Ah... Firstly, people -- young people -- are, for the first time in ages, becoming more privacy-aware. There's a growing interest in alternative culture in general and the 2010s are proof (albeit in a totally different area of life, cough, hint). Now, what is more edgy than non-"normative" hardware/sofware. Nothing says "I'm an individual" more than joining the thousands of others rebellling against "the norm." So there's a selling point.
Another is convenience. People are tired of missing drivers on Windows as they are of hardware issues on FOSS (although Linux is fairlly supported these days). And more people, even dim-witted cool kiddies, are at least toying with the notion of going Linux (while some LLinux users are now going BSD). By that, I mean full Linux. I don't mean to put down the community, but MS is responsible for a lot of converts because of decision after decision that alienated users. So many people I've spoken to wish they could afford a Mac. Some of them will listen to me and give a balanced distro like Mint a try (I generally show them videos of OTT eyecandy and awesomeness furst, then tell the Mint is a starting point).
Finally there's corporate.
Developers: Imagine a developer's glee at full, real, bear-metal access to do thing like write custom dyamically-loaded/unloaded drivers at game start/end instead of bear metal access through someone else's drivers? Imagine the general ease of optimization. Imagine the lack of legal BS. I think corporations would take interest
OEMs: Dealing with open hardware makes configuration easier and building custom OSes etc. without all the NDA drama. Yeah, sorry intel, we're going with the open CPUs for our workstations.
Purposed-hardware: Whether you're building your own personal framework for a massive industry like and airline company or just a crypto mining op, I think it was appeals.
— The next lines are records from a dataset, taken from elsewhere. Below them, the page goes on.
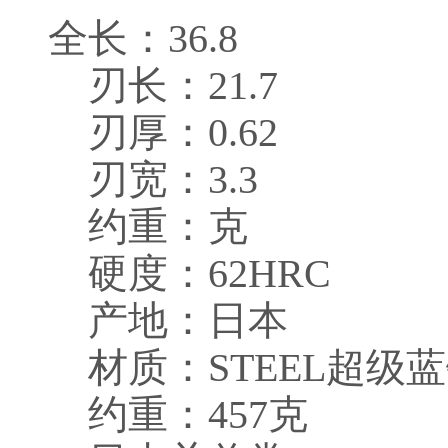
全长：36.8
刃长：21.7
刃厚：0.62
刃宽：3.3
约重：克
硬度：62HRC
产地：日本
材质：STEEL超级蓝
约重：457克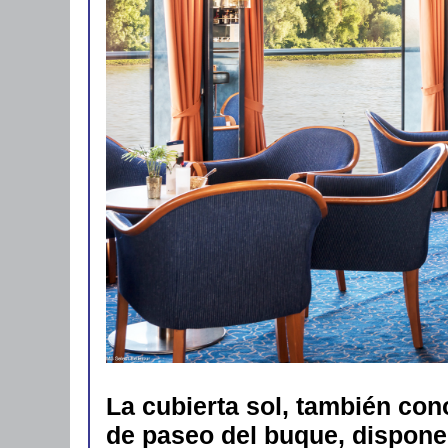
La cubierta sol, también con
de paseo del buque, dispone 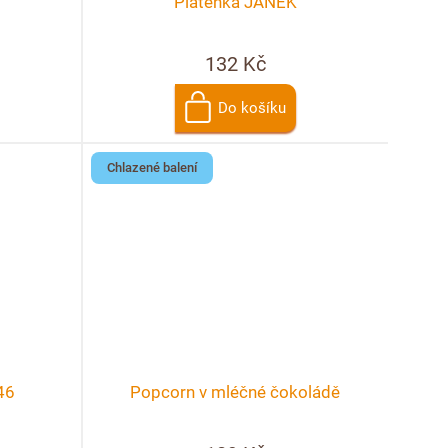
Plátěnka JANEK
132 Kč
Do košíku
Chlazené balení
46
Popcorn v mléčné čokoládě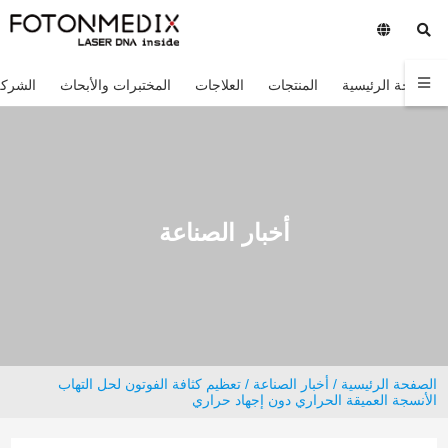
الصفحة الرئيسية
المنتجات
العلاجات
المختبرات والأبحاث
الشركة
أخبار الصناعة
الصفحة الرئيسية
/
أخبار الصناعة
/ تعظيم كثافة الفوتون لحل التهاب
الأنسجة العميقة الحراري دون إجهاد حراري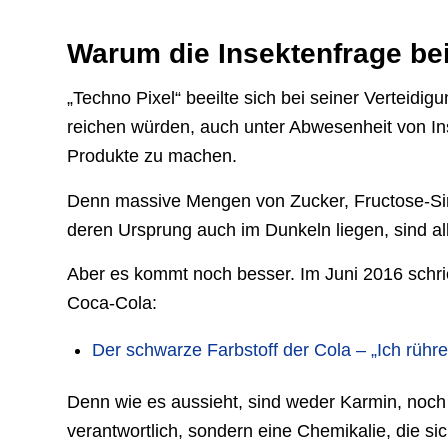
Warum die Insektenfrage be
„Techno Pixel“ beeilte sich bei seiner Verteidig
reichen würden, auch unter Abwesenheit von I
Produkte zu machen.
Denn massive Mengen von Zucker, Fructose-Sir
deren Ursprung auch im Dunkeln liegen, sind a
Aber es kommt noch besser. Im Juni 2016 schrie
Coca-Cola:
Der schwarze Farbstoff der Cola – „Ich rühr
Denn wie es aussieht, sind weder Karmin, noch 
verantwortlich, sondern eine Chemikalie, die si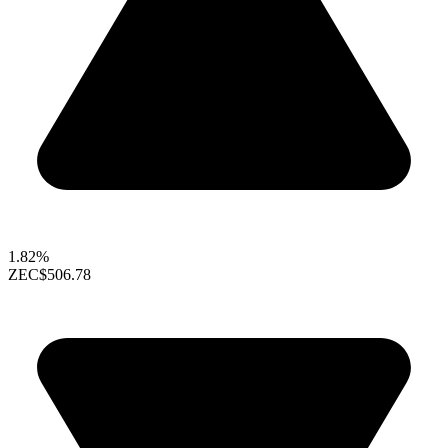
1.82%
ZEC
$506.78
...But you know what most of all? Never mind the above. Most people, even a-holes, support ethical companies. Marketing yourself as protecting privacy has worked for MS and Apple before (despite it being a llie). People buy non-related products from "ethical" companies in a different area. Example: ABCD Inc. donates 5million per year to saving the oceans, recycling, and rhoming kittens/puppies/unicorns. XYZ Inc. does not. They are mainly in the Teas industry, but dabble in coffee as well. XYZ Inc. coffee is $4.50 per cup and ABCD Inc. is $5 per cup at the local coffee shop. The coffee tastes identical and both come with a free donut, and both companies' profiles are well-known. Which coffee do you suppose sells the most?

...You were warned, lol. I gotta go to bed just now, so I'll edit that to make it more intelligible tomorrow. Hope the incumbent rambling of mine provides some ideas.
 
Was looking over the specs of a small format PC and read the below,
I removed the manufacturers name just in case it would be problematic.

Superb security​

Innovate fearlessly with the end-to-end security of Th???Shi???, which combines industry-leading hardware, software, services, and processes to protect ideas and business. The Intel vPro® platform brings below-the-OS protection to better safeguard data and assets and maintain long-term stability

What does that mean for Linux users, will we be hindered in what we can install on such
a system, or will be just spied on. by this under the OS crap, which is just what I.M.E is too.

And it looks like AMD and Qualcomm are infested too.

Meet the Microsoft Pluton processor​

Today, Microsoft alongside our biggest silicon partners are announcing a new vision for Windows security to help ensure our customers are protected today and in the future. In collaboration with leading silicon partners AMD, Intel, and Qualcomm Technologies, Inc., we are announcing the Microsoft Pluton security processor.
sorry guest, but the only thing clear about this post is that it supports microsoft.
 
I am not quite decided yet whether to leave this Thread open, as the (Deleted Member) left here at his own request.

I don't want to rain on friend Alex's parade if he wants to write a letter about it.

I'll ask @KGIII and @arochester for their input, methinks.